Cardinal Chronicle
BY MICHAEL PEÑA
The Center for Comparative Studies in Race and Ethnicity plans to offer a course in the fall on immigration and hopes to set up an art exhibit in the center's library featuring the works of students, staff and faculty. "No issue has been as contentious in American politics as immigration," reads the course description for CSRE10, Immigration: Rights and Wrongs, which will explore the history, politics, cultural discourse and policy of immigration in America, as well as global issues of migration and citizenship. Artwork, including photos, must relate to immigration, but precise requirements on subject matter and medium are open and flexible. The exhibit will run through February 2007. Anyone interested in exhibiting art should contact CHRIS QUEEN at cnqueen@stanford.edu.

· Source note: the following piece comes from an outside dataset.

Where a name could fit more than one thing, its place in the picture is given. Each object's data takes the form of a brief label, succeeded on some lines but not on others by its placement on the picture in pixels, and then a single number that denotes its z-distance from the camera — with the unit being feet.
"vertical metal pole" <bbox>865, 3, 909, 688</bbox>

Students and staff aren't the only ones who have vacated campus for the summer. So has STANLEY, the robotic car that traversed 132 miles of desert sans driver last October and won the 2005 Grand Challenge, sponsored by the Defense Advanced Research Projects Agency. The modified Volkswagen Touareg is now on loan to the Smithsonian National Museum of American History in Washington, D.C., until Labor Day. The museum is exhibiting the experimental vehicle in its robot collection because Stanley is said to demonstrate promising advances in artificial intelligence and driverless cars.

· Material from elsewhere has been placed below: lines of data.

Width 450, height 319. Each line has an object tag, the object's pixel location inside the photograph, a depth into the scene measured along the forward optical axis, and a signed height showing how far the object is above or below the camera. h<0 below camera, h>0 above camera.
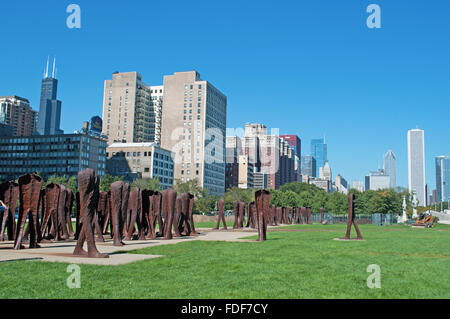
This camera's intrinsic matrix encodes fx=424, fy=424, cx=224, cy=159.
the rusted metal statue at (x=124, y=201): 18.12 +0.12
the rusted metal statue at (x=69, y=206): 21.93 -0.17
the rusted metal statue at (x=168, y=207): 22.61 -0.15
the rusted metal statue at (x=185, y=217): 25.13 -0.73
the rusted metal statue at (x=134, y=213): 20.64 -0.45
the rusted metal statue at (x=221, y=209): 35.17 -0.27
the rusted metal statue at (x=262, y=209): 21.33 -0.12
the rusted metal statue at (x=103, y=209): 21.41 -0.29
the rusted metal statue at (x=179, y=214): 24.59 -0.54
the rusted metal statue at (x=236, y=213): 38.01 -0.62
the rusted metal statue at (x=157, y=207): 22.78 -0.13
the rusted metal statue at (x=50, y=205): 19.62 -0.12
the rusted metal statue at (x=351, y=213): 22.86 -0.25
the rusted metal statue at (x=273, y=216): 46.10 -0.99
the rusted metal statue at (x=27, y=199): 15.22 +0.10
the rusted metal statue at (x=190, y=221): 26.31 -1.01
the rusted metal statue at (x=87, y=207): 13.20 -0.12
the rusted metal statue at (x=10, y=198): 17.84 +0.15
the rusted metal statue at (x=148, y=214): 22.44 -0.51
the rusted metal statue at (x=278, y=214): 48.69 -0.82
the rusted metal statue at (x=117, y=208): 17.44 -0.20
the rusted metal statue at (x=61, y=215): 20.23 -0.61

No alumni are serving as crewmembers of the current space shuttle mission, but as pointed out in a San Jose Mercury News article that ran July 2, the Farm has been a launch pad of sorts for many aspiring astronauts. Professor BRIAN CANTWELL, chair of the Aeronautics and Astronautics Department in the School of Engineering, offered several reasons in the article: Many astronauts have engineering backgrounds, and Stanford has one of the nation's top engineering schools. Cantwell also cited Stanford's proximity to much of the aerospace industry on the West Coast, while DAVID ORENSTEIN, spokesman for the School of Engineering and Stanford Report contributor, pointed over his shoulder to the NASA/Ames Research Center in Mountain View as another factor. Although not an alumna, Palo Alto-native PAMELA MELROY will be the commander for the space shuttle mission scheduled for August 2007. But her crew will include mission specialist SCOTT PARAZYNSKI, who is an alumnus. The names of all 18 alumni astronauts are listed in the 2006 Stanford Facts book.